Sam Fender Comes of Age on the Brilliant 'Seventeen Going Under'
Photo: Charlotte Patmore
Sam Fender is a songwriter in the truest sense. The 25-year-old UK artist tackles the macabre yet beautiful world we've created with a self-aware acuity, holding up a magnifying glass to both the unassuming passerby and our sprawling systems of oppression and devastation. It's an approach that defined much of his critically-acclaimed debut album, Hypersonic Missiles, as a stirring political message of the times.
And in his highly-anticipated sophomore effort, Fender forgoes his observations on mutually assured destruction and political corruption to turn his meticulously-trained songwriting wit inwards. The result is Seventeen Going Under, a deeply personal album that serves as equal parts self-examination and study of the human condition. "Some of the stories are autobiographical so they write themselves," Fender confesses. "In a sense though, you're writing about the human experience, but you do feel exposed."
The change in perspective was largely inspired by the last odd two years, which saw, and sees, the world battling a global pandemic and increased isolation. "I didn't have anyone to write about. I've always relied on that stuff. On hearsay, rumours, stories, gossip... gossip made mankind," recounts Fender from his studio in North Shields. "I didn't want to write about COVID because fucking no one is ever going to want to hear about that ever again, so this time I went inwards."

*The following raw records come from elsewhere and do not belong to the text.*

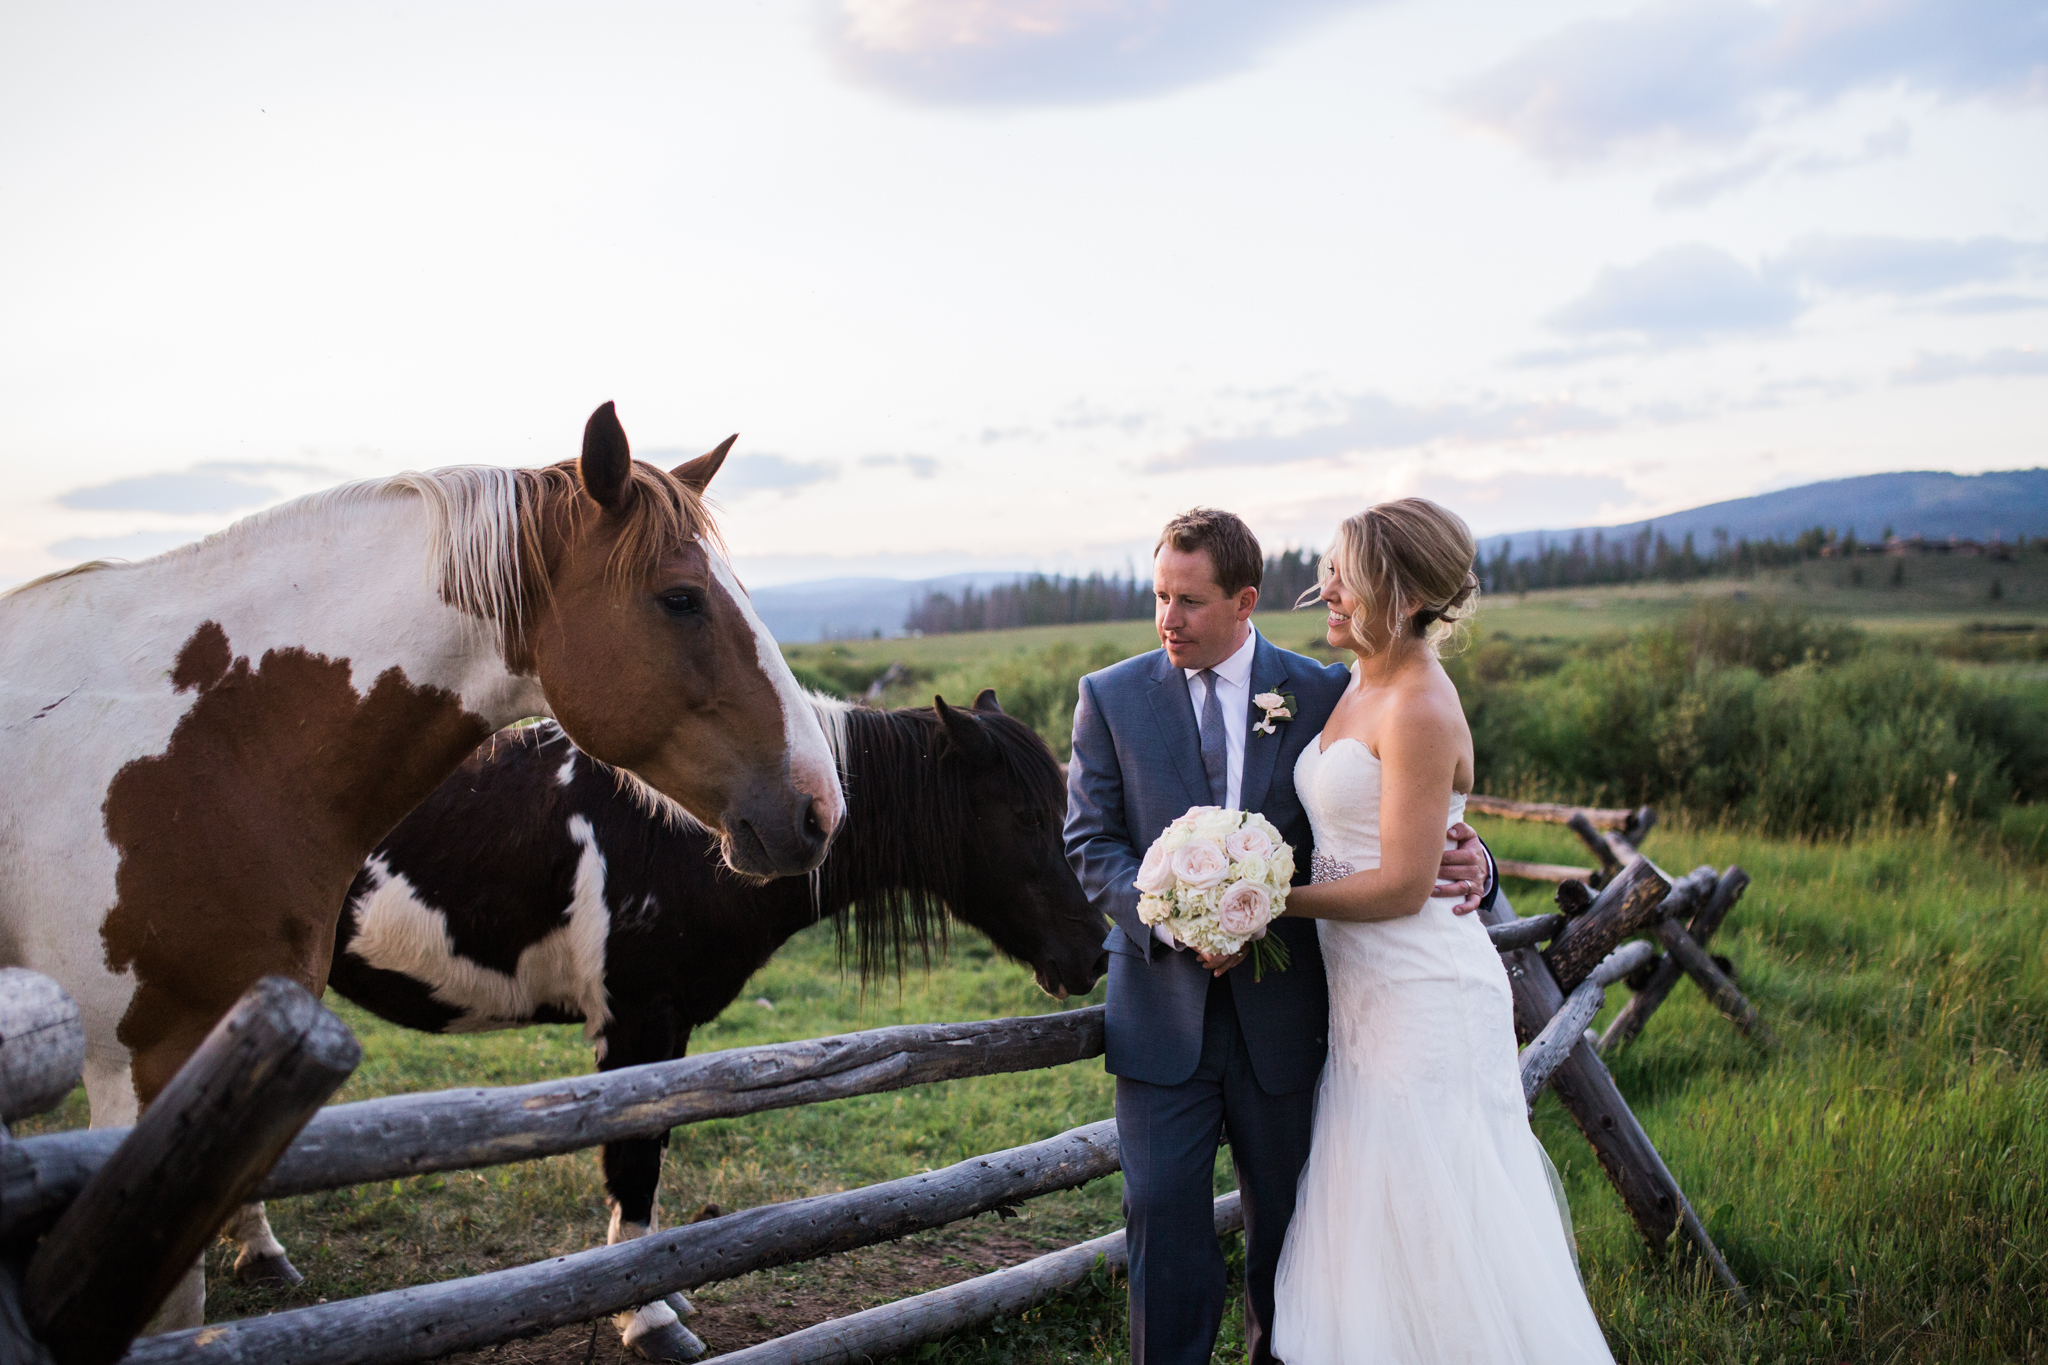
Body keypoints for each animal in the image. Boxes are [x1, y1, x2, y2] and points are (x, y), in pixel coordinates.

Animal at [299, 699, 1105, 1358]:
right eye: (1028, 818)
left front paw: (657, 1290)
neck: (688, 832)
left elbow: (653, 1149)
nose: (1094, 950)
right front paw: (648, 1318)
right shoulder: (636, 1021)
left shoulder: (671, 1028)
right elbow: (631, 1160)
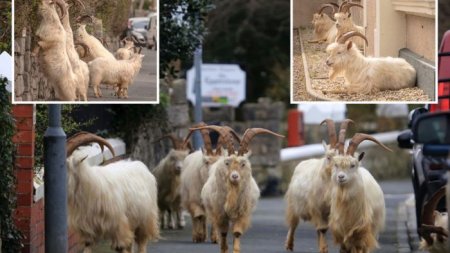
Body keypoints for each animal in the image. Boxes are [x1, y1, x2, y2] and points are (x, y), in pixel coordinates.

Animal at [286, 119, 354, 253]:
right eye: (329, 157)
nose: (339, 174)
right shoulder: (316, 208)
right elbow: (322, 229)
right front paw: (324, 249)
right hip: (293, 204)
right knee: (293, 223)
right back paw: (289, 245)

There's a newfound softness to be found in Fender's sonic confessionals. Intricate guitar lines and simplified yet exquisite instrumentation allow for the UK artist's lyrical growth to take center stage. Yet for fans of the driving brit-pop and indie rock that scored much of Hypersonic Missiles, they will find comfort in tracks like "The Leveller" and "Aye" - the latter of which is a thrilling call to arms against the 1%, with Fender expounding, "The only thing I care about is people. I think we’ve got to fight the injustices in the world and one of them is the fact that we’re being hoodwinked by the 1% permanently and we're sat down here shouting at each other about some stuff on the news. It’s a fucking cesspit. Everyone’s fired up and pissed off before they’ve even begun the conversation."
Culminating in the heart-rending "Poltergeists," Fender revisits the ghosts of the dead boys that haunted his hometown and debut EP. It makes Seventeen Going Under feel like a full-circle moment for the enviable songwriting talent. One that sees him grow up and looking forward, carrying the torch and burden for those who couldn't. "This album is a coming of age story. It's about growing up. It's a celebration of life after hardship, it's a celebration of surviving."